Rottamazione dei carichi pendenti ma non per tutti

Pagamento

Le somme dovute per la rottamazione devono essere versate in unica soluzione entro il 31 luglio 2026 oppure in un numero massimo di 54 rate bimestrali di pari importo (con interessi del 4% annuo dal 1° agosto 2026), con le seguenti scadenze:

  • la prima, la seconda e la terza, rispettivamente, il 31 luglio 2026, il 30 settembre 2026 e il 30 novembre 2026;
  • dalla quarta alla cinquantunesima, rispettivamente, il 31 gennaio, il 31 marzo, il 31 maggio, il 31 luglio, il 30 settembre e il 30 novembre di ciascun anno a decorrere dal 2027;
  • dalla cinquantaduesima alla cinquantaquattresima, rispettivamente, il 31 gennaio 2035, il 31 marzo 2035 e il 31 maggio 2035.

L’agente della riscossione rende disponibili ai debitori, nell’area riservata del proprio sito internet istituzionale, i dati necessari a individuare i carichi definibili.

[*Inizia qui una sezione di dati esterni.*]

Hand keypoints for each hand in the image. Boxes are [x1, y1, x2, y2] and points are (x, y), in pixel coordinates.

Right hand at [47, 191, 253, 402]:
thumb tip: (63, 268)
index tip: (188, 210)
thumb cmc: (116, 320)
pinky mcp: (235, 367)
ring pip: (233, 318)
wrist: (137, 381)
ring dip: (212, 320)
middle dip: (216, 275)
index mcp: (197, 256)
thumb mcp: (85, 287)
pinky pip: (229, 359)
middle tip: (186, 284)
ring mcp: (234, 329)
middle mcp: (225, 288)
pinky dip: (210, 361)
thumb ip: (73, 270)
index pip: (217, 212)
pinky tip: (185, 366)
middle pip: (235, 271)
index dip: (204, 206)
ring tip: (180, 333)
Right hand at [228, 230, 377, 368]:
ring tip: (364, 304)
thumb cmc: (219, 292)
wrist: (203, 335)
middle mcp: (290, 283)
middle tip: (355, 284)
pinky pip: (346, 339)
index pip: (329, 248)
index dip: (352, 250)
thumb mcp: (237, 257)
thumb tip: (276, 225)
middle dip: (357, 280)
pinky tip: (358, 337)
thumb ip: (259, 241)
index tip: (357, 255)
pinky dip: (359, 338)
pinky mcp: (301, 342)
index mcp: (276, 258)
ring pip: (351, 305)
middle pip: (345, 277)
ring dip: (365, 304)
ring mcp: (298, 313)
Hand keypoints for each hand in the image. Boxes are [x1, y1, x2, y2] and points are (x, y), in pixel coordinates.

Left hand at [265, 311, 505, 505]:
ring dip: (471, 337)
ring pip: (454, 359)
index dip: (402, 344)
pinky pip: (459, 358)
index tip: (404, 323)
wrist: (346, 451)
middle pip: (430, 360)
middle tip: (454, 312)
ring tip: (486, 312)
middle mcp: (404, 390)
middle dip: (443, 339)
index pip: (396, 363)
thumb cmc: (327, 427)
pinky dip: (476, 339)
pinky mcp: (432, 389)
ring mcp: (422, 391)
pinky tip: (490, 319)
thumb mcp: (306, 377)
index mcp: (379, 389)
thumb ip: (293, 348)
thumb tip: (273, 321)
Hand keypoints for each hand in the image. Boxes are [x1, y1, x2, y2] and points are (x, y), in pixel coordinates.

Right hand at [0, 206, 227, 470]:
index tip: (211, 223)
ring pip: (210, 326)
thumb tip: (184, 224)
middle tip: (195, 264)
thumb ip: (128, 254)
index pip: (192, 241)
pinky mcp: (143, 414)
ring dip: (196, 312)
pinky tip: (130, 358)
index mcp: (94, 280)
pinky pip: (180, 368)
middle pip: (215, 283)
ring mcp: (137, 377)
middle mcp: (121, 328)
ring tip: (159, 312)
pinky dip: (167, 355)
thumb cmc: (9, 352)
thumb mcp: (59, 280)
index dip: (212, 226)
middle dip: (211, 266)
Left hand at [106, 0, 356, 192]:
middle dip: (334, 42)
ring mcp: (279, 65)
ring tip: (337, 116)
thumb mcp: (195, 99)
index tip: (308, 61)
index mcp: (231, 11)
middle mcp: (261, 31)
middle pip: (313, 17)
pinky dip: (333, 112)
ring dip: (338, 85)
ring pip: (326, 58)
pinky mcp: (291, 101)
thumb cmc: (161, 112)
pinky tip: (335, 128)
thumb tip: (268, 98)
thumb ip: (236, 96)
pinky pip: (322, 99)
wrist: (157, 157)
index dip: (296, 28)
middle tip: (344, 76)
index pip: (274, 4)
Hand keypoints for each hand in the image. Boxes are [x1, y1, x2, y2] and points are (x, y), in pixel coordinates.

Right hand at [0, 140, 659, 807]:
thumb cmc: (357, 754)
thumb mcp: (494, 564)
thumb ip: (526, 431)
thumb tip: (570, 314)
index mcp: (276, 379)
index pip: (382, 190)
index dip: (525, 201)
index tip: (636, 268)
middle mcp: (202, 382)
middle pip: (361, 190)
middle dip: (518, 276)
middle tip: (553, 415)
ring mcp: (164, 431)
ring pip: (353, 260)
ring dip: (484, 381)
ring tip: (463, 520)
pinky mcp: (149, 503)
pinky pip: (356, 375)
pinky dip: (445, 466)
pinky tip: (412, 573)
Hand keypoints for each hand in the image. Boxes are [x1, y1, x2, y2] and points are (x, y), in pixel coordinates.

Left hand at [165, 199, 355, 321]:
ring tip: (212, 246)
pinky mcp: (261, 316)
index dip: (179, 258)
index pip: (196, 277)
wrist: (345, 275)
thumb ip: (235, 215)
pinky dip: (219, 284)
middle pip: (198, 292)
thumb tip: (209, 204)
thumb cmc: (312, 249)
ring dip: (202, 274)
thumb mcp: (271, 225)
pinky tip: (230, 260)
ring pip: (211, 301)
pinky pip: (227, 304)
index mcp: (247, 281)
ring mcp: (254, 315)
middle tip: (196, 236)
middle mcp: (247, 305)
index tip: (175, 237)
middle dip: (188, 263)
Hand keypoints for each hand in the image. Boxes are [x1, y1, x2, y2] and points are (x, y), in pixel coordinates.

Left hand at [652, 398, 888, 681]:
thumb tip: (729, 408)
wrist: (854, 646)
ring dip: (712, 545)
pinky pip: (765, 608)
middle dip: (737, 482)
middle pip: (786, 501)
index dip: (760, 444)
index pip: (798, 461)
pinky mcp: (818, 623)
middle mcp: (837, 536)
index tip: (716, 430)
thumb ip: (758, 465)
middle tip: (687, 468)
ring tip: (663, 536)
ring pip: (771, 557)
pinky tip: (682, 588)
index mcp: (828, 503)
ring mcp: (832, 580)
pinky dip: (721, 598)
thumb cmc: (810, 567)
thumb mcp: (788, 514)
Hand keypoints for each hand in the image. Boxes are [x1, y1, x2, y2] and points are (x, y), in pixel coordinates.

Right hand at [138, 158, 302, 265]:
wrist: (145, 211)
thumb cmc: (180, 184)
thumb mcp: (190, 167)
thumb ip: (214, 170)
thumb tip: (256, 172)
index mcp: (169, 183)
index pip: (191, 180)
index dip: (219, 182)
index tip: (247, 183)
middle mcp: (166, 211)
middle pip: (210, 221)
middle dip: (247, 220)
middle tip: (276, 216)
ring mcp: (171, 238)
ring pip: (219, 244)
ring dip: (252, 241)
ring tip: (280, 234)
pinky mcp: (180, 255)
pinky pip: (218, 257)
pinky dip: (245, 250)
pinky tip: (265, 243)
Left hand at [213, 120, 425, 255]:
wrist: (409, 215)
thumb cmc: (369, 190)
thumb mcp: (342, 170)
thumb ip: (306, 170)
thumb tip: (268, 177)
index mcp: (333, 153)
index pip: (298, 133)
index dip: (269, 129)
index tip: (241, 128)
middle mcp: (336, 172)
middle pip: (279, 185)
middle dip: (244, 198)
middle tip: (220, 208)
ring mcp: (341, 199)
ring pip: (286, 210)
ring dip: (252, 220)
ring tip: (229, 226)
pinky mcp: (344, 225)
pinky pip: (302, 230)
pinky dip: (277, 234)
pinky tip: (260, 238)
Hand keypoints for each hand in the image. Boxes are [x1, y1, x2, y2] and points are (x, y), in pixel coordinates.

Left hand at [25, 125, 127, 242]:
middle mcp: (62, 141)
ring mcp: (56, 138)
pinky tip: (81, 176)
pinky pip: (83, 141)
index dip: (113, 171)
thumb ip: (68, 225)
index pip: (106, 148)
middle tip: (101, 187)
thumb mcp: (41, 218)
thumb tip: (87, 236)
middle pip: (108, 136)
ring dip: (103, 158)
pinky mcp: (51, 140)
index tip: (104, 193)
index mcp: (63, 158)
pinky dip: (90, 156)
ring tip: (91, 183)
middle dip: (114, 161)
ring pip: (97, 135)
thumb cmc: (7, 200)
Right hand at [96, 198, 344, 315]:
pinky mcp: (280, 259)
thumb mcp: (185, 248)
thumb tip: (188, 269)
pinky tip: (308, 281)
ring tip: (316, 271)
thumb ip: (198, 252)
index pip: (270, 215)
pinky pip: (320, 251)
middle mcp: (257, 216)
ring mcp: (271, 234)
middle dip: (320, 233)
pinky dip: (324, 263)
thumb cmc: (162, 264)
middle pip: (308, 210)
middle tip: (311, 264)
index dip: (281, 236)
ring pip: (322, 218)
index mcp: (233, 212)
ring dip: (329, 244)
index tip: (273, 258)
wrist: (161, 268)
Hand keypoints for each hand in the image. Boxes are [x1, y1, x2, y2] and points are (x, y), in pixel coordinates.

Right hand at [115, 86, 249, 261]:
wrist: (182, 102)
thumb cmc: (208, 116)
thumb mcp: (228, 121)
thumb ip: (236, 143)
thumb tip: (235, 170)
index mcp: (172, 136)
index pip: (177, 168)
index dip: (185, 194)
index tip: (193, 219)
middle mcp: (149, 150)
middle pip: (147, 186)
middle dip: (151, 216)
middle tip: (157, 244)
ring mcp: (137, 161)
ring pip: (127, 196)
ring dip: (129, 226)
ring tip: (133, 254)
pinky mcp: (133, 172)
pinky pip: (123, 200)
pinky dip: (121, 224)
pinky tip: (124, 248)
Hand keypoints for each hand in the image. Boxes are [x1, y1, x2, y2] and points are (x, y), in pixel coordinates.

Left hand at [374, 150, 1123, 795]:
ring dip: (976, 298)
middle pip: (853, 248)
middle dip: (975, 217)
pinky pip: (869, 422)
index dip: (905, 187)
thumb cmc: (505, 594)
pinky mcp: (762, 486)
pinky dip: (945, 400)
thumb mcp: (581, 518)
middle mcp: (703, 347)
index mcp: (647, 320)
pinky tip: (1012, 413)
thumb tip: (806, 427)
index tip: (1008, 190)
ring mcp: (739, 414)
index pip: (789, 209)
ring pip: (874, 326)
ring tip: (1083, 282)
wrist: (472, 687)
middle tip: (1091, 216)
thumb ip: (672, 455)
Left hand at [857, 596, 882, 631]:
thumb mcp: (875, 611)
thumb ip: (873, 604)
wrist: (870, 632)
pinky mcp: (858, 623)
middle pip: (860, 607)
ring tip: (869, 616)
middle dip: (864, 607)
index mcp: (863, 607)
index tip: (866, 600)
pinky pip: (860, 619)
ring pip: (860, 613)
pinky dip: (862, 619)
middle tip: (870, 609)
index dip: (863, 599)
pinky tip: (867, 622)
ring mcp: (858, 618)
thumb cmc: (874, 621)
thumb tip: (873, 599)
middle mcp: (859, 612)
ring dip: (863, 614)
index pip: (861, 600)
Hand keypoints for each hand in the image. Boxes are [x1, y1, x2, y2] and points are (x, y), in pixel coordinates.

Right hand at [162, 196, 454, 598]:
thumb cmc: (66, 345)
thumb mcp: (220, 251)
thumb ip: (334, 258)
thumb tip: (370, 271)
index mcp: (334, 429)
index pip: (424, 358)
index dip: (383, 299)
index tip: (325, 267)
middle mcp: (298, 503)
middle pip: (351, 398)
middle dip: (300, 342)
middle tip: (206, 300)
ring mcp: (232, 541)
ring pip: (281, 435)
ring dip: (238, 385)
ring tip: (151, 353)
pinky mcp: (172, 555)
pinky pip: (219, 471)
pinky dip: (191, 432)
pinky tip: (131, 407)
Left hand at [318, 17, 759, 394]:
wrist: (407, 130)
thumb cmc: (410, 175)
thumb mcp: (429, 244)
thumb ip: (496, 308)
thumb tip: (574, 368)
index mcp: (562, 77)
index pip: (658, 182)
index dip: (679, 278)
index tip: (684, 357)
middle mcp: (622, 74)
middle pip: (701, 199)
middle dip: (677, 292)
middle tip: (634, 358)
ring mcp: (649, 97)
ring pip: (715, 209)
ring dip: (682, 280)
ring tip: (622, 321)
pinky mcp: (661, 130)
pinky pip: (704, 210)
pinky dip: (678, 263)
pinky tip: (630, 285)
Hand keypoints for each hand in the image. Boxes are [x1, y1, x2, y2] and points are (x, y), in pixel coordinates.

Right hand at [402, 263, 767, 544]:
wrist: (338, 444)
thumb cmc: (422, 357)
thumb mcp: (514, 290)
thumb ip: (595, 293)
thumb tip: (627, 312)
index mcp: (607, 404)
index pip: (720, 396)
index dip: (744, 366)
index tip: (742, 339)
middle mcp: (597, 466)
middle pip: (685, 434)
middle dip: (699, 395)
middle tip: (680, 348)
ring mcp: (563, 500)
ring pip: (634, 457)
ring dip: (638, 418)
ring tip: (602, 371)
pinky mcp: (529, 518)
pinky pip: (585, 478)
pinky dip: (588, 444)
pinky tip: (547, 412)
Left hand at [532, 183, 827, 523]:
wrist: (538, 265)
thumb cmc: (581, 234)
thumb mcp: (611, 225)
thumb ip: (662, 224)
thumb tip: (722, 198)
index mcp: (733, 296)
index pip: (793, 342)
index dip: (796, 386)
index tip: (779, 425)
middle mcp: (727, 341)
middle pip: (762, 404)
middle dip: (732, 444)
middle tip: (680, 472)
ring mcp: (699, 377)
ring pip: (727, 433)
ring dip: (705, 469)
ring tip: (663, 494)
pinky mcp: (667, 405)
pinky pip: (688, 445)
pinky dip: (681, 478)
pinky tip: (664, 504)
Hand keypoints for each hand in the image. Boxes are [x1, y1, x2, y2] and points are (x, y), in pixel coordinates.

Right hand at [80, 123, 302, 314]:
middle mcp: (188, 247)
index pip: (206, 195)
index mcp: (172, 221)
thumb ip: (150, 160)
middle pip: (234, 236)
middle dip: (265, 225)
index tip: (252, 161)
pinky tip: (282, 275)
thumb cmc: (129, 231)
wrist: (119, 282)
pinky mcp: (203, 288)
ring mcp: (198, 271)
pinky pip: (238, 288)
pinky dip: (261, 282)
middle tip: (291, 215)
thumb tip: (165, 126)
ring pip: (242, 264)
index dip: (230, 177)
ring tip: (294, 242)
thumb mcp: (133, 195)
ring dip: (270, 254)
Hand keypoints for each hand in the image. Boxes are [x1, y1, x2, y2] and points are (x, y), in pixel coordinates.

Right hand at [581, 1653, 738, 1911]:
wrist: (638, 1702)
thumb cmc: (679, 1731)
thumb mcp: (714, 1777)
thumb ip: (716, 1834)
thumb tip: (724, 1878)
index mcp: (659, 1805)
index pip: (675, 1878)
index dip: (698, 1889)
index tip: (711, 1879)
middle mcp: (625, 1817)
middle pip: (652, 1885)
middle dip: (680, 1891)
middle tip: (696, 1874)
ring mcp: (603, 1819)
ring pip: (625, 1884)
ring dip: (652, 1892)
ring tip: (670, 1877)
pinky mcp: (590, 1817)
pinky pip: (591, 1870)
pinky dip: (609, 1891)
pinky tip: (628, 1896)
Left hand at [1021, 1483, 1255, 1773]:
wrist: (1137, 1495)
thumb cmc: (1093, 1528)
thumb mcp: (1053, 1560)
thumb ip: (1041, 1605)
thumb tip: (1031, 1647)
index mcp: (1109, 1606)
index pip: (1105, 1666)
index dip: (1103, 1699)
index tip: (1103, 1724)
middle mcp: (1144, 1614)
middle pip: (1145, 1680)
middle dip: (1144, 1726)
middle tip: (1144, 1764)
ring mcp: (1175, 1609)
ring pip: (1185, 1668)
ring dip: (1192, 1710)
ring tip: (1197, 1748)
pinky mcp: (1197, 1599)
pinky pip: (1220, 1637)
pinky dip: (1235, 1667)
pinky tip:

Il debitore manifesta all’agente della riscossione la sua volontà di procedere alla definizione rendendo, entro il 30 aprile 2026, apposita dichiarazione, con le modalità, esclusivamente telematiche, che lo stesso agente pubblica nel proprio sito internet entro venti giorni dalla data di entrata in vigore della Legge di bilancio in commento. In tale dichiarazione il debitore sceglie altresì il numero di rate nel quale intende effettuare il pagamento, entro il limite massimo come sopra delineato.

Entro il 30 aprile 2026 il debitore può integrare la dichiarazione presentata anteriormente a tale data.

Ai fini della determinazione dell’ammontare delle somme da versare, si tiene conto esclusivamente degli importi già versati a titolo di capitale compreso nei carichi affidati e a titolo di rimborso delle spese per le procedure esecutive e di notificazione della cartella di pagamento. Il debitore, se, per effetto di precedenti pagamenti parziali, ha già integralmente corrisposto quanto dovuto, per beneficiare degli effetti della definizione deve comunque presentare la dichiarazione di adesione alla rottamazione. Le somme relative ai debiti definibili, versate a qualsiasi titolo, anche anteriormente alla definizione, restano definitivamente acquisite e non sono rimborsabili.